| Job item |
Each entry below is to be transcribed exactly; pictures are not copied.

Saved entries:
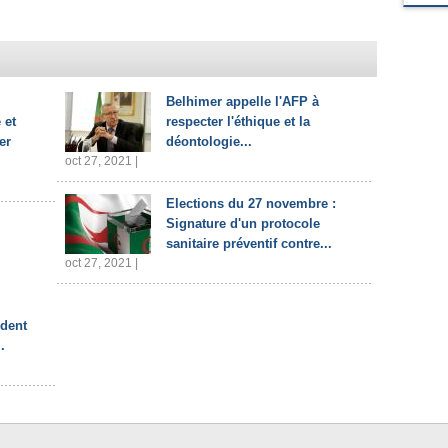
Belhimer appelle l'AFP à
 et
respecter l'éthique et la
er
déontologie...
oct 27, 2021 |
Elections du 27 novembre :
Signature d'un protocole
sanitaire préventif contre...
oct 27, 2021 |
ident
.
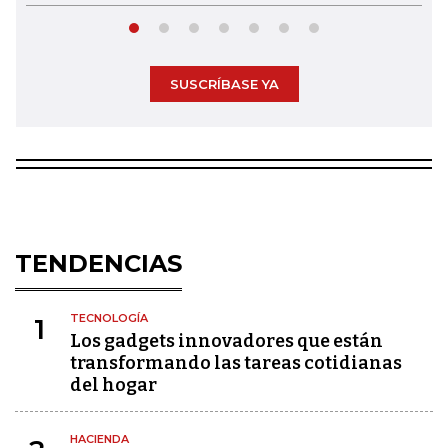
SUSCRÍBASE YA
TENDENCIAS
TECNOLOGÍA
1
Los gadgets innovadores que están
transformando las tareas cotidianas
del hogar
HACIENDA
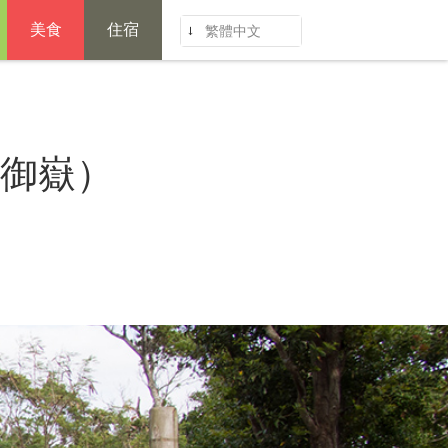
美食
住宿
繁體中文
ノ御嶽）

| Your response |
Belhimer appelle l'AFP à
 et
respecter l'éthique et la
er
déontologie...
oct 27, 2021 |
Elections du 27 novembre :
Signature d'un protocole
sanitaire préventif contre...
oct 27, 2021 |
ident
.
SUSCRÍBASE YA
TENDENCIAS
TECNOLOGÍA
1
Los gadgets innovadores que están
transformando las tareas cotidianas
del hogar
HACIENDA
美食
住宿
繁體中文
ノ御嶽）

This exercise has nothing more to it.